Ил. 27. Аполлон из Пирея. 530 – 520 гг. до н. э. Бронза, выс. 192 см. Пирей, Археологический музей
Бронза – материал, уводящий нас от предположений о якобы имитационной сути эллинского искусства еще дальше, чем живопись и мраморная (обычно раскрашенная) скульптура. Бронзовый силуэт почти всегда темнее фона, и светотень на поверхности гораздо контрастнее, чем на мраморе. Блики от источников освещения подвижны, как и сами эти источники. Бронзовая фигура, кажется, живет неспокойной внутренней жизнью. Ее магия – не только миметическая, но и энергийная. К тому же в моем воображении бронзовая статуя ассоциируется с огненным процессом ее отливки. Думаю, в воображении греков она вызывала ощущение телесного «жара» – источника мужской активности81.
Установленная учеными идентификация Аполлона из Пирея как возницы не стала для меня открытием, потому что взглядом, сосредоточенным на полусогнутых руках, он выражает действие, требующее умения, а не просто способность что-то держать. Хотя его стопы плотно прижаты к основанию и корпус, несмотря на немного раздвинутые в шаге ноги, остается симметричным, в его фигуре вместо монументальности куроса чувствуется энергия роста, направленная, как у дерева, снизу вверх. Аполлон как бы приподнял самого себя на уровень поводьев. Так и должно быть, потому что под ним не твердая земля, а короб биги.
Когда глядишь на куросов, видишь прежде всего особенности их тел. Глядя на «Аполлона Пирейского», видишь в первую очередь особенное действие тела, само же тело воспринимается не как нечто просто присутствующее, а как субъект действия. Действенность, а не только прекрасная форма войдет потом в идею классического Аполлона. Каков же в данном случае этот субъект?

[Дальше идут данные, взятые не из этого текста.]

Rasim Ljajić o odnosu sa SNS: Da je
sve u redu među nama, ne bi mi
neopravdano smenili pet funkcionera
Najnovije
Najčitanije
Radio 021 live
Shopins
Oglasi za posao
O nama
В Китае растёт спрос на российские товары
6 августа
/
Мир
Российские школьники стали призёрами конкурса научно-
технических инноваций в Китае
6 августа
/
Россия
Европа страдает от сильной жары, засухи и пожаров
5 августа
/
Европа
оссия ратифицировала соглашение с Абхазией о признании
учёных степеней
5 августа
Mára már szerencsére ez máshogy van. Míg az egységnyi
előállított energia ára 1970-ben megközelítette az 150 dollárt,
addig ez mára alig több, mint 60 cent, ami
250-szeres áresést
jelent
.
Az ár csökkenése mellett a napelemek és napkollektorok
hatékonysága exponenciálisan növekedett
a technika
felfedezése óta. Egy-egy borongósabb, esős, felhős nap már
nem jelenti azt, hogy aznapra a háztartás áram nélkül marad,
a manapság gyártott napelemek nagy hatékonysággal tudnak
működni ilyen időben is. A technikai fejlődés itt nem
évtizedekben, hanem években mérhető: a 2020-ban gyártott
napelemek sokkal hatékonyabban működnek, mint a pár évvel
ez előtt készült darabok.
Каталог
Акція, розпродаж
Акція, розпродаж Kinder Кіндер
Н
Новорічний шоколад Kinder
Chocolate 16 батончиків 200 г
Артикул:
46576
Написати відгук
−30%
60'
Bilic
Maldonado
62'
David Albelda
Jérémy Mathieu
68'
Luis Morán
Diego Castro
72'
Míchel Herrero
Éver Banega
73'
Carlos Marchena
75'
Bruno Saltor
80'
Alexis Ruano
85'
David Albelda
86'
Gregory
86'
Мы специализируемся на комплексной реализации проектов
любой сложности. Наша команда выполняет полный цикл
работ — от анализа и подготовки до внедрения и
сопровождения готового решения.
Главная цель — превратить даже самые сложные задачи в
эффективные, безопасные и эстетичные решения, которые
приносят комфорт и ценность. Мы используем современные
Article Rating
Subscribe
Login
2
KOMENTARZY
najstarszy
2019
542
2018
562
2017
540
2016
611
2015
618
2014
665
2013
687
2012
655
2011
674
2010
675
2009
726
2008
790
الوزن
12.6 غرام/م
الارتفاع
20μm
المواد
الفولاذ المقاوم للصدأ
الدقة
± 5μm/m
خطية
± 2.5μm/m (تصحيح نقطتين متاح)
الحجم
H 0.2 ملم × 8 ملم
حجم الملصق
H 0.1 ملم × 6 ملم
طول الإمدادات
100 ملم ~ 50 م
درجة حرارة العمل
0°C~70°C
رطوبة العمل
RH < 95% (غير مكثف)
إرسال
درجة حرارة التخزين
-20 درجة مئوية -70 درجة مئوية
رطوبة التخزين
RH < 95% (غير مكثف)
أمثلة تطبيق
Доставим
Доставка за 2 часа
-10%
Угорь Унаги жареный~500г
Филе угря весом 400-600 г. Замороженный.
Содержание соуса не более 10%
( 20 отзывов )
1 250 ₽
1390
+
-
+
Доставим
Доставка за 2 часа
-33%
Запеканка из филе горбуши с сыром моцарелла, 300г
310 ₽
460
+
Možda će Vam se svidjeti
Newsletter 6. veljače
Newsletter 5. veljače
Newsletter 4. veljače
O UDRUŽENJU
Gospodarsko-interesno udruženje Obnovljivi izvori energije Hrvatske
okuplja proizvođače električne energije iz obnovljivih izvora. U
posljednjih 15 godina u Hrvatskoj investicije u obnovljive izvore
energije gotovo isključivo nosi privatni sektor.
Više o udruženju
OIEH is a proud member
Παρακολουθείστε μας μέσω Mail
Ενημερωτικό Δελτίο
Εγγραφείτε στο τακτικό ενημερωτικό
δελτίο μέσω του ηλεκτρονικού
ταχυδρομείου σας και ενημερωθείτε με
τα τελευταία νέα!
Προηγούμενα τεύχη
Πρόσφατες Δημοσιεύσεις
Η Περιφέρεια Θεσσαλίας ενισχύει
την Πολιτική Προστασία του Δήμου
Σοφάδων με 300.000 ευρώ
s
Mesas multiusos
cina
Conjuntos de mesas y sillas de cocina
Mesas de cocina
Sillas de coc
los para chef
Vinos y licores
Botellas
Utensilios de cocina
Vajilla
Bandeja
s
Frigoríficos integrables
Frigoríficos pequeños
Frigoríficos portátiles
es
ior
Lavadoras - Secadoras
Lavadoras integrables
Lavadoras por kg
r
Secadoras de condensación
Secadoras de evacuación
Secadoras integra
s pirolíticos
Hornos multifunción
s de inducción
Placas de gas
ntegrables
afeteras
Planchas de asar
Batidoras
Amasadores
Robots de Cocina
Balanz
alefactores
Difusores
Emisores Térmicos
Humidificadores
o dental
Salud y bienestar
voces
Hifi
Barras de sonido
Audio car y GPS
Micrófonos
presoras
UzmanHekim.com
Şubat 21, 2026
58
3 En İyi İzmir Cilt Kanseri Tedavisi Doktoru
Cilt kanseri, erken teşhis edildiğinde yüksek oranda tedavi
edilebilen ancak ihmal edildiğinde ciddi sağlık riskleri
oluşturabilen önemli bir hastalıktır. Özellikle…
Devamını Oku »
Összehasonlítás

В отличие от куросов, он не требует от смотрящих ритуального и, значит, унифицирующего и объединяющего людей настроения. Он и сам индивидуален: высокий выпуклый лоб, прямой решительный нос, привычное для нас, но необычное для архаических физиономий расстояние между носом и ртом, чувственная нижняя губа, изящный подбородок. По тщательно выверенным пропорциям, изысканности контуров, плавности мускулатуры плотного сильного торса, похожего на кирасу, по мощи ляжек и выпуклости ягодиц (выпуклый зад и маленький пенис – телесная манифестация аристократического совершенства, которую можно видеть в изобилии на аттических чернофигурных вазах82) видно, что скульптор хотел, чтобы Аполлоном любовались, притом не только спереди. Смещение с ритуального восприятия на эстетическое способствует тому, чтобы эту статую воспринимали не «мы», а отдельные зрительские «я».